On Fri, Nov 03, 2017 at 05:14:05PM -0700, Kees Cook wrote:
> > x86 turns out to be easier since the safe and unsafe paths are mostly
> > disjoint so we don't have to worry about gcc optimizing out access_ok.
> > I tweaked the Kconfig to someting a bit more generic.
> >
> > The size increase was ~8K in text with a config I tested.
> 
> Specifically, this feature would have caught the waitid() bug in 4.13
> immediately.

You mean, as soon as waitid() was given a kernel address.  At which point
you'd get a shiny way to generate a BUG(), and if something like that
happened under a mutex - it's even more fun...

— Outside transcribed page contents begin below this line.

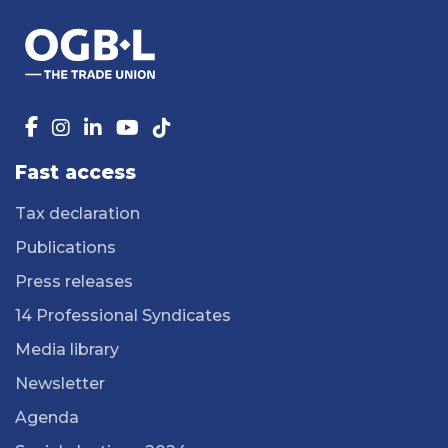
Fast access
Tax declaration
Publications
Press releases
14 Professional Syndicates
Media library
Newsletter
Agenda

> > +config PARANOID_UACCESS
> > +       bool "Use paranoid uaccess primitives"
> > +       depends on ARCH_HAS_PARANOID_UACCESS
> > +       help
> > +         Forces access_ok() checks in __get_user(), __put_user(), and other
> > +         low-level uaccess primitives which usually do not have checks. 
> > This
> > +         can limit the effect of missing access_ok() checks in higher-level
> > +         primitives, with a runtime performance overhead in some cases and 
> > a
> > +         small code size overhead.

IMO that's the wrong way to go - what we need is to reduce the amount of
__get_user()/__put_user(), rather than "instrumenting" them that way.